One of the best things you can do to improve your credit score is to pay your debts before they are due. Be aware of due dates by regularly checking your statements or loan agreements. If you struggle with on-time payments, consider using automatic payments for your accounts or setting up alerts either on your phone or computer as a friendly reminder.
Recall that your credit utilization ratio is the amount of overall credit you have compared to the balance that is reported to the credit bureau. If you’re above 30% of your individual limits, that could potentially affect your score in an unfavourable manner. It’s typically best to keep your credit utilization rate at or below that amount. You can do this by spending less on credit, making more frequent (more than monthly) payments, or asking your credit card company for a credit limit increase.
Opening a new credit account can also decrease the average age of accounts on your credit history so really consider if you need that new credit card or if you’re just after it for the welcome bonus.
On the other side of that coin consider avoiding shutting down old accounts that have been paid off if possible, even if you no longer use them. This particularly applies to lines of credit. They don’t cost you anything if you don’t use them but they can come in handy during an emergency.
When Things Go Wrong You Can Defend Yourself
People make mistakes and when that happens you can explain yourself. You have the right to attach a statement to your credit report explaining why, for example, you have missed a few payments or you have applied for a bunch of new accounts recently.
Similar to your mishaps, the statement remains on your report for six years and is viewable by companies receiving a complete copy of your credit report. Statements like these give you a fighting chance to still obtain credit despite making mistakes in the past.
Q: How long does something stay on your credit score?
A: Things like missed payments or collections can stay on your Equifax and TransUnion credit report for up to six years.
Public records such as judgments and first time bankruptcies may report on your file for 6 to 10 years depending on the province.
In the case of multiple bankruptcies, each bankruptcy will report for 14 years from the date of discharge
Healthy credit information stays on your report for much longer, possibly up to twenty years.
Q: What’s the difference between a hard inquiry and a soft inquiry?
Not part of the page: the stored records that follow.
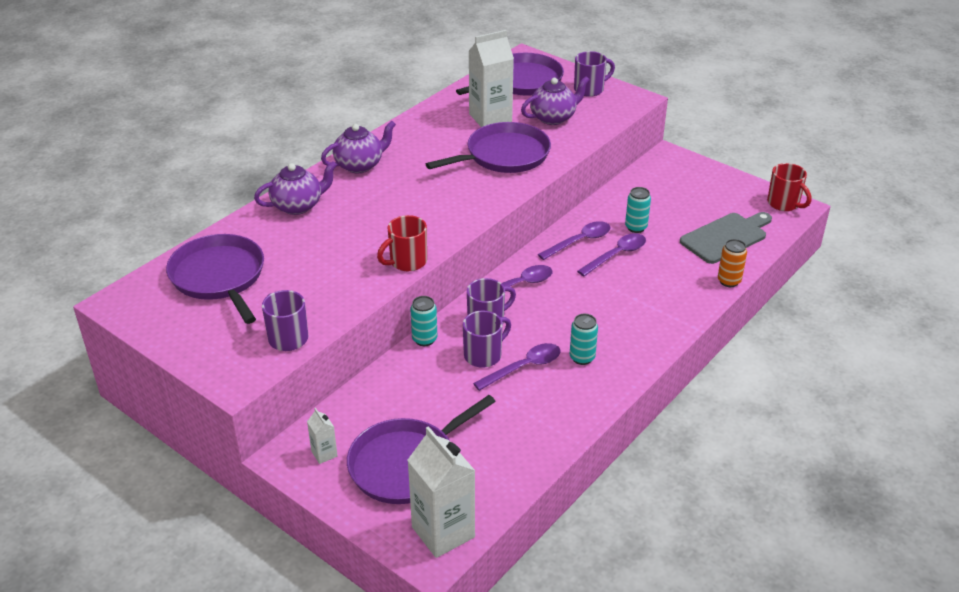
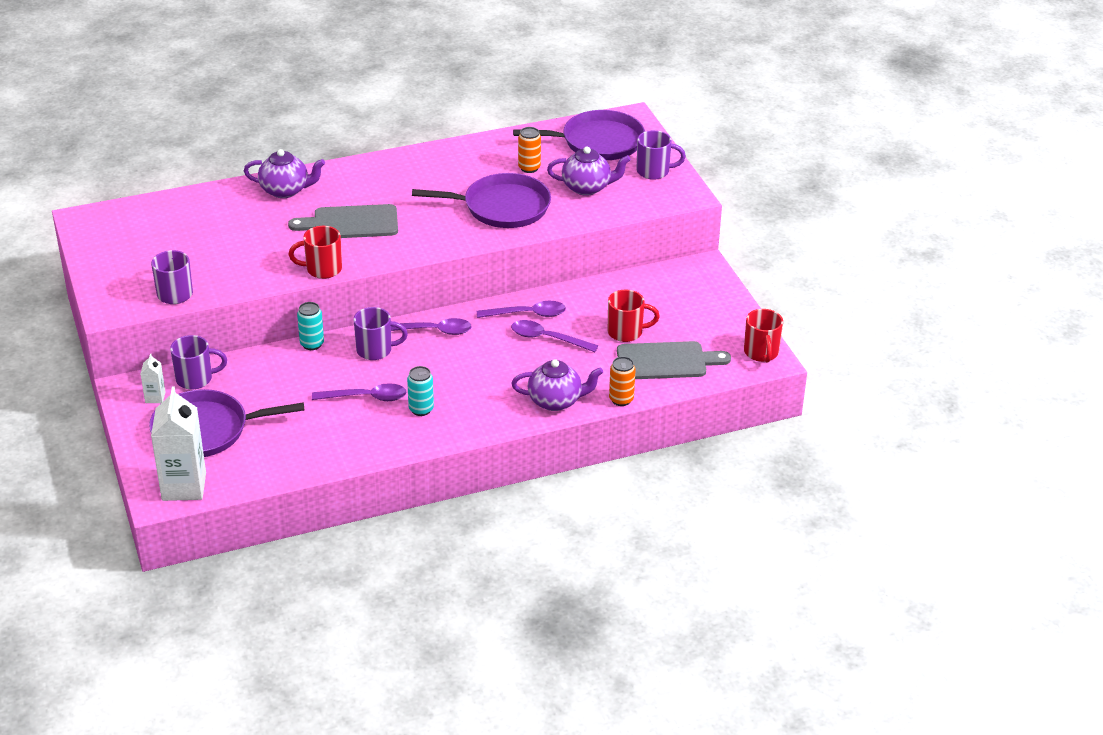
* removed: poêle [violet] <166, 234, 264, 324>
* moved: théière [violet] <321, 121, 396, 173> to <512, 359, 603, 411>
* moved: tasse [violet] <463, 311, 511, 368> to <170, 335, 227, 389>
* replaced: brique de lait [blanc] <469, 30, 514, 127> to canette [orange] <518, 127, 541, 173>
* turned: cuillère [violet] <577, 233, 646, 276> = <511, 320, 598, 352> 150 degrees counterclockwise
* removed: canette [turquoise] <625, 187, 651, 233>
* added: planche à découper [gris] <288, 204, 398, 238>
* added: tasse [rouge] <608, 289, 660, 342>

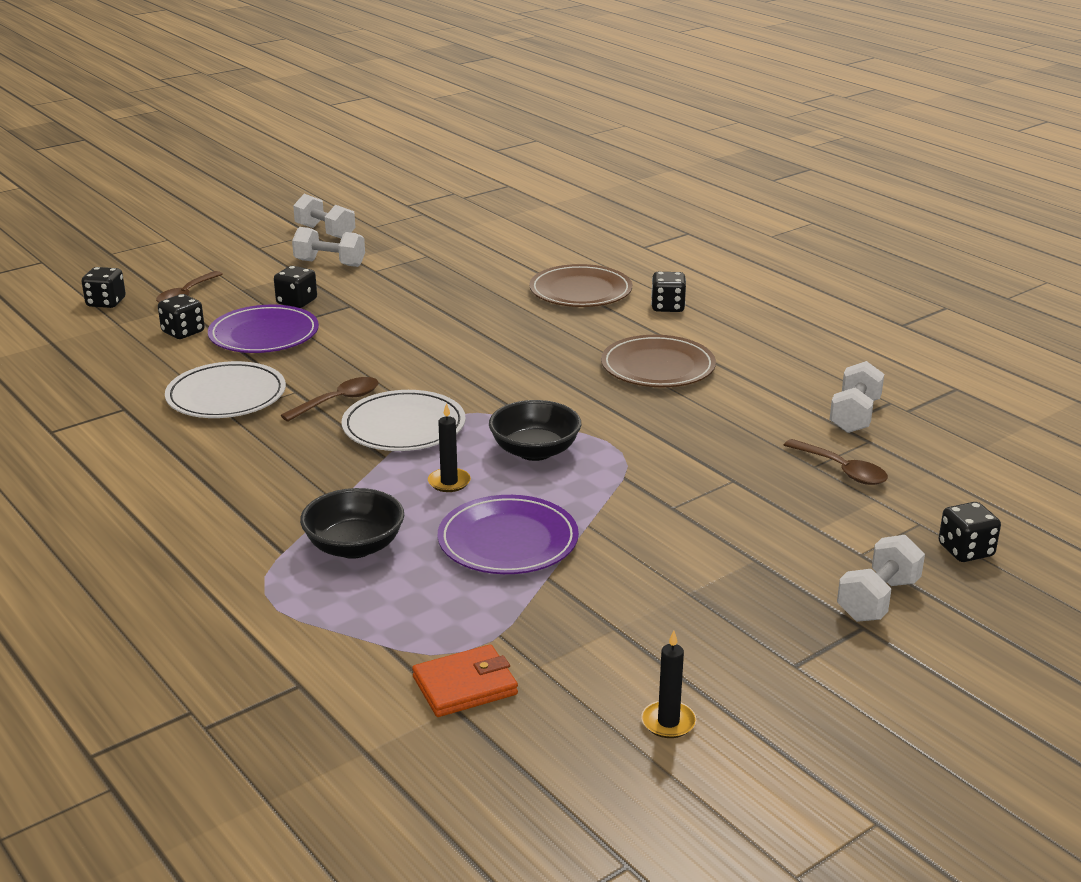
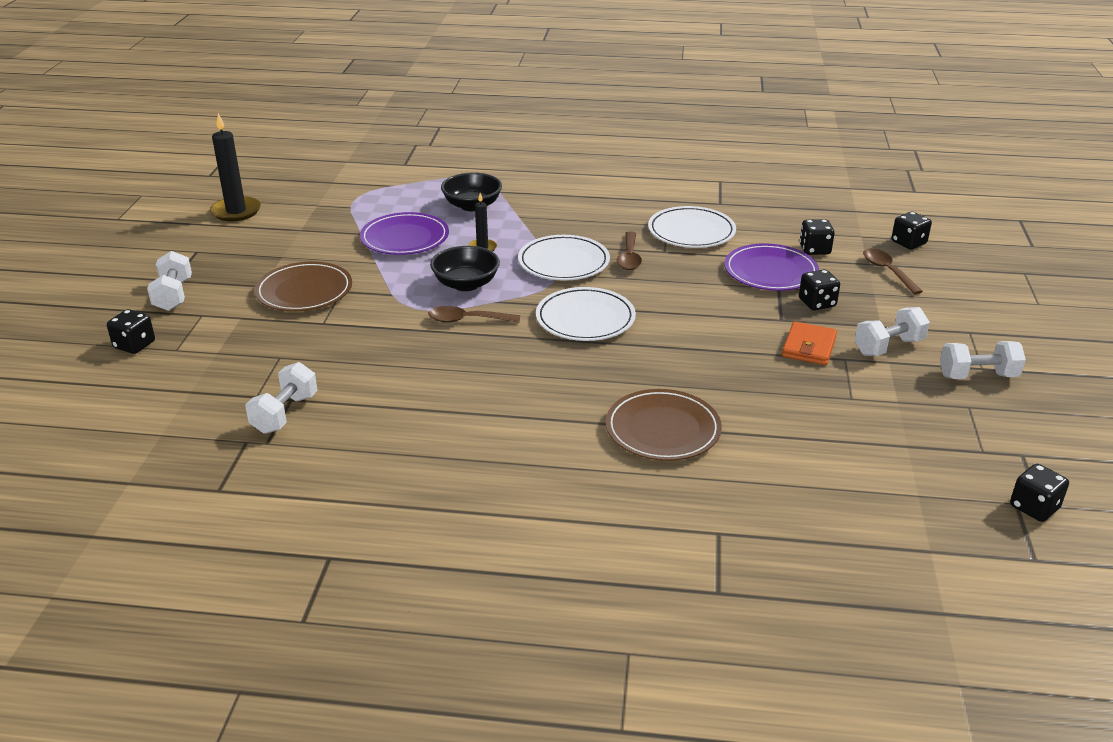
* moved: portefeuille [orange] <412, 644, 518, 717> to <782, 322, 837, 365>
* moved: assiette [marron] <601, 335, 716, 387> to <254, 262, 352, 312>
* resized: bougie [noir] <641, 631, 696, 738> = <210, 113, 261, 222> x1.79
* moved: dé [noir] <651, 272, 686, 312> to <1010, 464, 1069, 522>
* moved: cuillère [marron] <784, 439, 888, 485> to <428, 306, 520, 323>
* turned: haltère [blanc] <829, 361, 884, 433> = <245, 362, 318, 434> 45 degrees clockwise
* added: assiette [blanc] <536, 287, 636, 341>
A: A soft inquiry does not affect your credit score. Examples of soft inquires include account requests a creditor has made on your behalf in order to make a pre-approved credit offer, to review your account with them, or your own request for a copy of your credit history. Hard inquiries do affect your credit score. An example would be when when you apply for new credit on your own.
Q: Who is allowed to look at your score?
⬨Credit card issuers
⬨Car loan lenders
A: Why are your Equifax and TransUnion scores different?
Since lenders aren’t required to report to both agencies, the information on your credit reports could differ. Also remember that some financial institutions may not report loans at all, although these are typically the smaller players. Lenders also report activity to the credit bureaus at different times during the month, which could result in short term discrepancies in your score.